This invention relates to a vacuum regulator, such as the type used to regulate vacuum pressure of a medical regulating vacuum controller to control the applicaiton of vacuum pressure for drawing bodily fluids from a patient, and more particularly, to such a vacuum regulator having a valve stem carried by a movable wall of a regulation chamber.
In various medical applications vacuum pressure controllers are employed to control the level of vacuum pressure applied to draw bodily fluids from a patient.

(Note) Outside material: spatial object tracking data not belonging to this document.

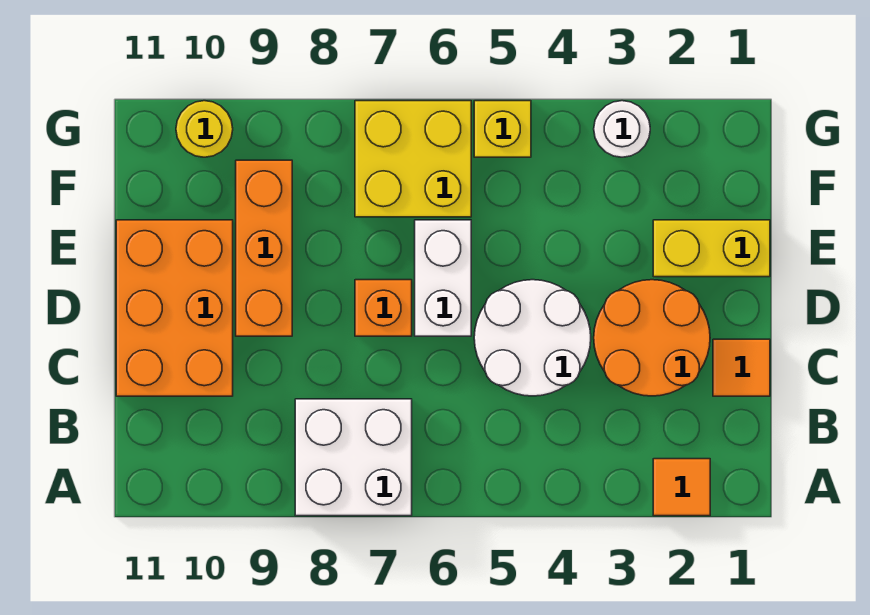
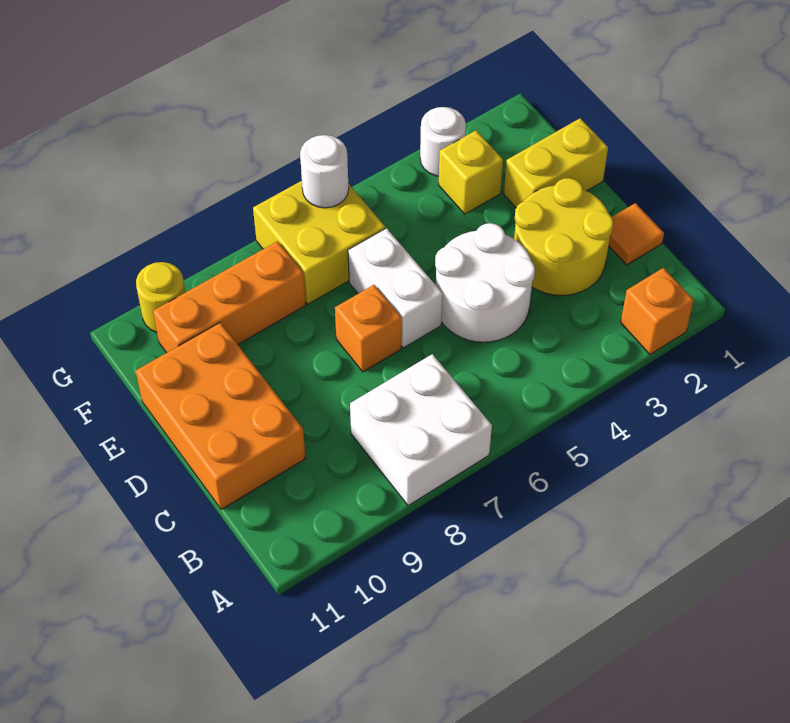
orange tile A2 level 1 -> orange brick A2 level 1
orange round brick C2:D3 level 1 -> yellow round brick C2:D3 level 1
orange brick D9:F9 level 1 -> orange brick F8:F10 level 1
yellow brick G5 level 1 -> yellow brick F3 level 1
none -> white round brick G6 level 2

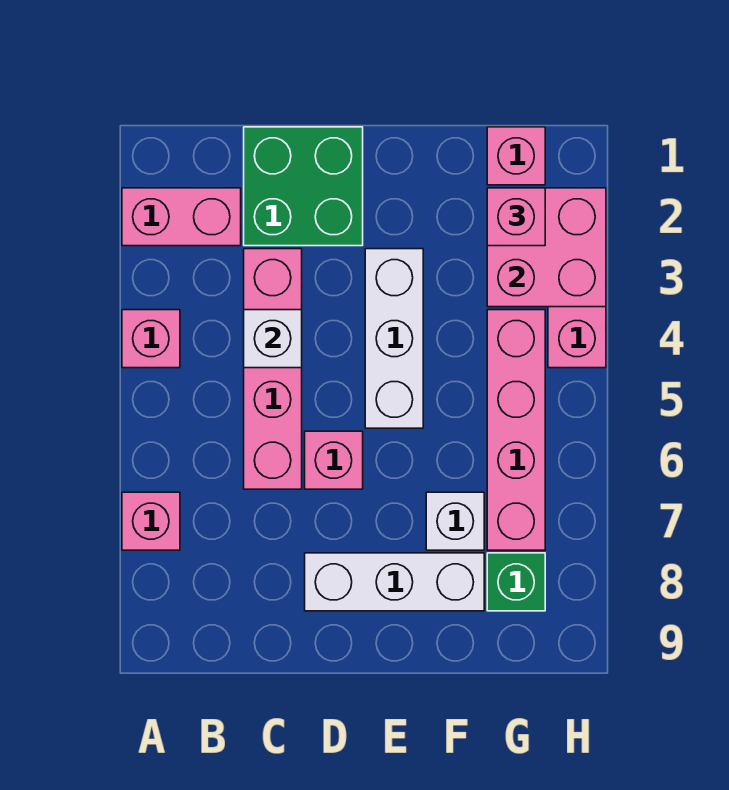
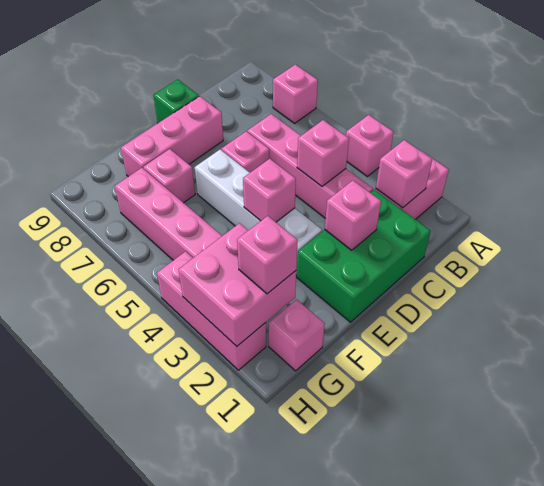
none -> pink brick B2 level 2
green brick C1:D2 level 1 -> green brick C1:E2 level 1
white brick C4 level 2 -> pink brick C4 level 2
none -> pink brick D2 level 2
white brick D8:F8 level 1 -> pink brick D8:F8 level 1
white brick E3:E5 level 1 -> white brick E3:E6 level 1
none -> pink brick E4 level 2
white brick F7 level 1 -> pink brick F7 level 1
green brick G8 level 1 -> green brick D9 level 1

Such controllers have a housing within which is contained a vacuum pressure meter, an inlet port for connection with a supply of vacuum pressure, a nonregulated or line vacuum chamber in open communication with the inlet port, a regulation vacuum chamber with a valve opening for controlled communication with the line vacuum chamber and with an outlet port for connection of regulated vacuum pressure to the patient.
The vacuum regulation chamber includes a well within which is slideably received a vacuum regulating cartridge. The cartridge carries a movably mounted valve head at the end of a valve stem for mating engagement with a valve seat of the valve opening in the well. The carriage body is mounted for sliding receipt of a projecting valve guide portion thereof within the well in response to relative rotation of a knob to selectively move the valve head to different positions relative to the valve seat. These different positions correspond to different vacuum levels selected from a range of different vacuum pressures.
In known cartridges, the cartridge body contains therewithin a moving wall of the regulation chamber in the form of a bellows-like apparatus or other flexible diaphragm to which one end of the valve stem is attached. The moving wall responds to decreases in pressure in the well to move the valve head closer to the valve opening to decrease the effective valve opening and thereby increase the pressure in the well. Likewise, when the vacuum decreases in the well, the bellows respond by moving the valve head away from the valve seat to increase the vacuum. In this way the vacuum which appears at the outlet port and provided to the patient is regulated relative to the line vacuum.
The valve stem extends from the one end attached to the movable wall within the cartridge body through the valve stem portion of the cartridge body within the well to the valve head outside the cartridge body but within the well. Specifically, the valve stem extends through an elongate passageway through the valve stem guide portion.
A problem which has been encountered with this arrangement is that binding can occur between the valve stem and the elongate guide passageway through which it extends. When such binding occurs, it causes an erratic relationship between the adjustment of the knob and the resultant outlet vacuum level achieved thereby. This, in turn, causes accurate adjustment of the vacuum level to be both difficult to achieve and unreliable.